Transcorreu na mais absoluta tranquilidade o seletivo do Instituto Federal do Maranhão Campus Codó, realizado na tarde deste domingo (30), visando preencher 160 vagas de quatro cursos de nível médio da área técnica.

Menos de 4% dos 829 inscritos não realizaram a prova com 40 questões de português e matemática (20 para cada disciplina). Houve fila de carros no portão do Instituto, pais levando seus filhos para o teste.

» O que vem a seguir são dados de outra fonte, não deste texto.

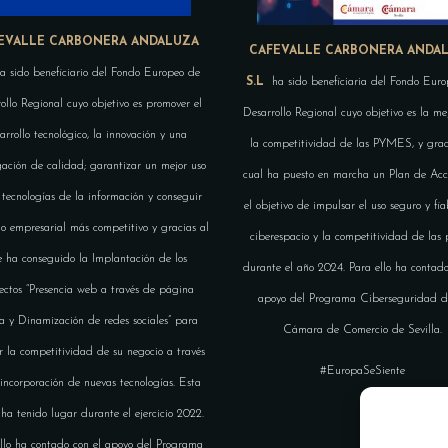
EVALLE CARBONERA ANDALUZA
CAFEVALLE CARBONERA ANDA
a sido beneficiario del Fondo Europeo de
S.L
ha sido beneficiaria del Fondo Euro
ollo Regional cuyo objetivo es promover el
Desarrollo Regional cuyo objetivo es la me
arrollo tecnológico, la innovación y una
la competitividad de las PYMES, y grac
gación de calidad; garantizar un mejor uso
cual ha puesto en marcha un Plan de Acc
 tecnologías de la información y conseguir
el objetivo de impulsar el uso seguro y fia
do empresarial más competitivo y gracias al
ciberespacio y la competitividad de las
 ha conseguido la Implantación de los
durante el año 2024. Para ello ha contado
ectos “Presencia web a través de página
apoyo del Programa Ciberseguridad d
a y Dinamización de redes sociales” para
Cámara de Comercio de Sevilla.
r la competitividad de su negocio a través
#EuropaSeSiente
 incorporación de nuevas tecnologías. Esta
 ha tenido lugar durante el ejercicio 2022.
llo ha contado con el apoyo del Programa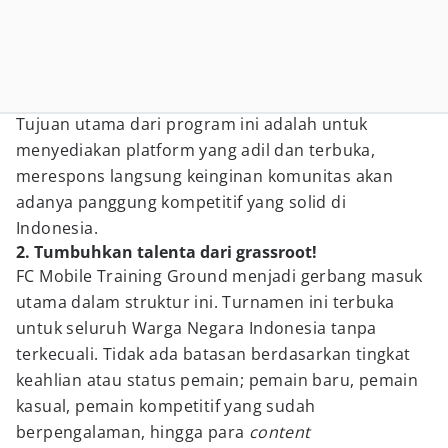
Tujuan utama dari program ini adalah untuk
menyediakan platform yang adil dan terbuka,
merespons langsung keinginan komunitas akan
adanya panggung kompetitif yang solid di
Indonesia.
2. Tumbuhkan talenta dari grassroot!
FC Mobile Training Ground menjadi gerbang masuk
utama dalam struktur ini. Turnamen ini terbuka
untuk seluruh Warga Negara Indonesia tanpa
terkecuali. Tidak ada batasan berdasarkan tingkat
keahlian atau status pemain; pemain baru, pemain
kasual, pemain kompetitif yang sudah
berpengalaman, hingga para
content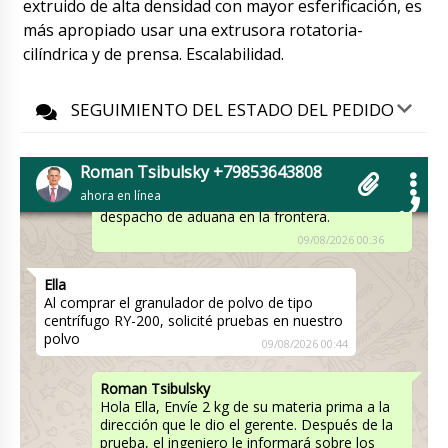
extruido de alta densidad con mayor esferificación, es
más apropiado usar una extrusora rotatoria-
Maya
cilíndrica y de prensa. Escalabilidad.
Buenos días, tiempo de entrega de la máquina
llenadora de tambor semiautomática DF - 10
a Hermosillo, ¿nos llamará el servicio de
SEGUIMIENTO DEL ESTADO DEL PEDIDO
mensajería?
09/08/2026 00:34
Roman Tsibulsky
Roman Tsibulsky +79853643808
Maya, buenas tardes. Natalia se pondrá en
ahora en línea
contacto contigo, el envío ha pasado el
despacho de aduana en la frontera.
09/08/2026 00:36
Ella
Al comprar el granulador de polvo de tipo
centrífugo RY-200, solicité pruebas en nuestro
polvo
09/08/2026 00:44
Roman Tsibulsky
Hola Ella, Envíe 2 kg de su materia prima a la
dirección que le dio el gerente. Después de la
prueba, el ingeniero le informará sobre los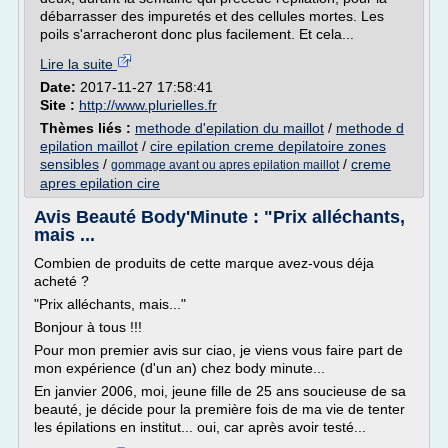
débarrasser des impuretés et des cellules mortes. Les
poils s'arracheront donc plus facilement. Et cela...
Lire la suite
Date:
2017-11-27 17:58:41
Site :
http://www.plurielles.fr
Thèmes liés :
methode d'epilation du maillot
/
methode d
epilation maillot
/
cire epilation creme depilatoire zones
sensibles
/
/
creme
gommage avant ou apres epilation maillot
apres epilation cire
Avis Beauté Body'Minute : "Prix alléchants,
mais ...
Combien de produits de cette marque avez-vous déja
acheté ?
"Prix alléchants, mais..."
Bonjour à tous !!!
Pour mon premier avis sur ciao, je viens vous faire part de
mon expérience (d'un an) chez body minute...
En janvier 2006, moi, jeune fille de 25 ans soucieuse de sa
beauté, je décide pour la première fois de ma vie de tenter
les épilations en institut... oui, car après avoir testé...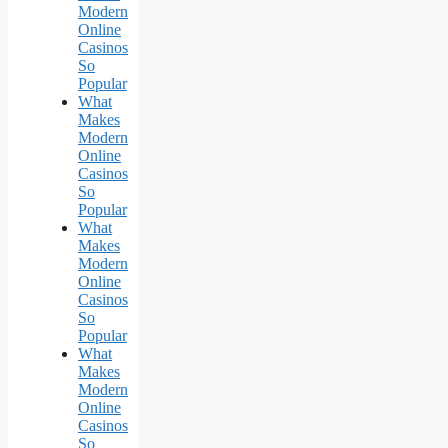
Modern
Online
Casinos
So
Popular
What
Makes
Modern
Online
Casinos
So
Popular
What
Makes
Modern
Online
Casinos
So
Popular
What
Makes
Modern
Online
Casinos
So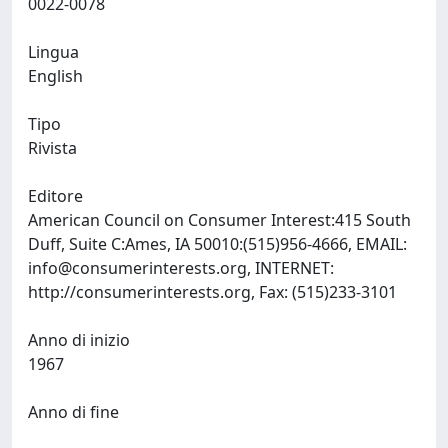
0022-0078
Lingua
English
Tipo
Rivista
Editore
American Council on Consumer Interest:415 South
Duff, Suite C:Ames, IA 50010:(515)956-4666, EMAIL:
info@consumerinterests.org
, INTERNET:
http://consumerinterests.org, Fax: (515)233-3101
Anno di inizio
1967
Anno di fine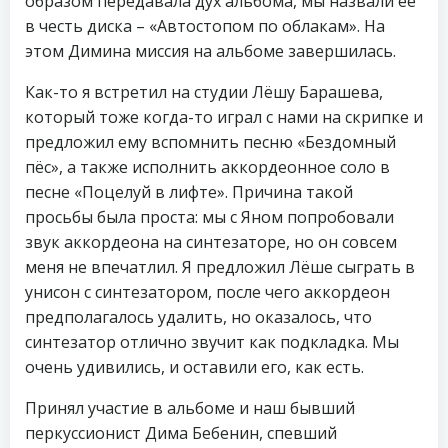
образом передавала дух альбома, мы назвали её
в честь диска – «Автостопом по облакам». На
этом Димина миссия на альбоме завершилась.
Как-то я встретил на студии Лёшу Барашева,
который тоже когда-то играл с нами на скрипке и
предложил ему вспомнить песню «Бездомный
пёс», а также исполнить аккордеонное соло в
песне «Поцелуй в лифте». Причина такой
просьбы была проста: мы с Яном попробовали
звук аккордеона на синтезаторе, но он совсем
меня не впечатлил. Я предложил Лёше сыграть в
унисон с синтезатором, после чего аккордеон
предполагалось удалить, но оказалось, что
синтезатор отлично звучит как подкладка. Мы
очень удивились, и оставили его, как есть.
Принял участие в альбоме и наш бывший
перкуссионист Дима Бебенин, спевший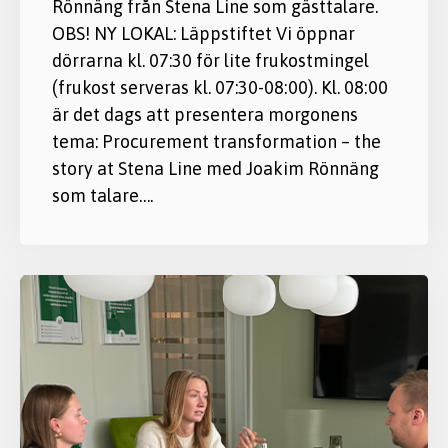
Rönnäng från Stena Line som gästtalare.
OBS! NY LOKAL: Läppstiftet Vi öppnar
dörrarna kl. 07:30 för lite frukostmingel
(frukost serveras kl. 07:30-08:00). Kl. 08:00
är det dags att presentera morgonens
tema: Procurement transformation – the
story at Stena Line med Joakim Rönnäng
som talare….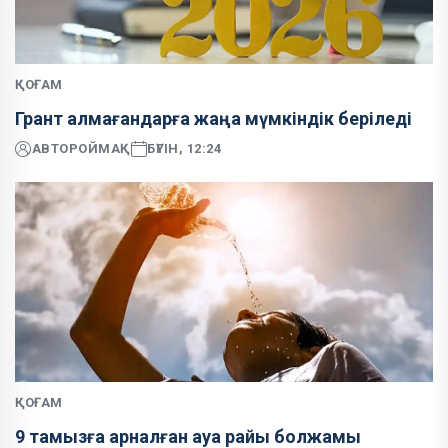
ҚОҒАМ
Грант алмағандарға жаңа мүмкіндік беріледі
АВТОР
ОЙМАҚ
БҮГІН, 12:24
ҚОҒАМ
9 тамызға арналған ауа райы болжамы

Fila de carros e motos, alunos esperando portão abrir
Fila de carros e motos, alunos esperando portão abrir

Os portões, segundo planejou e avisou a presidente da Comissão do Seletivo, professora Ivana Duailibe, abriram-se, realmente, às 12h e fecharam-se, impreterivelmente, às 13h, daí por diante os candidatos enfrentaram 4 horas de prova.

Na saída muitos elogiaram o nível, outros reclamaram da dificuldade de algumas questões, o que é considerado natural. Aliás a dificuldade do teste não tem afastado os candidatos da concorrência pelas 160 vagas.

Este ano, o número de inscritos cresceu 40% em relação ao ano passado.

Procurando salas/foto de Sena Freitas
Procurando salas/foto de Sena Freitas

Noutra ocasião conversamos com o professor Renato Pedrosa a respeito desse crescimento e para ele isso significa que os cursos técnicos estão crescendo na preferência dos jovens em razão de que os coloca de maneira mais célere no mercado de trabalho, propiciando, de igual modo, retorno financeiro e até uma certa estabilidade.

“O JOVEM hoje em dia ele tenta entrar mais cedo no mercado de trabalho e os cursos técnicos dão essa possibilidade, qualificam profissionais num espaço de tempo, relativamente curto e têm um retorno financeiro razoável”, disse Pedrosa ao blog

A MAIS CONCORRIDA

O curso mais concorrido do domingo foi o Agropecuária, foram 5 candidatos para cada vaga oferecida. FOI mais concorrido, por exemplo, que o curso de Informática, que ficou em segundo lugar.

Professor Richele Rêgo, coordenador de supervisão pedagógica do Instituto, ver a adesão maior à agropecuária como um resgate que valoriza a principal missão da instituição de ensino que é oferecer ferramentas de transformação do meio rural nesta região.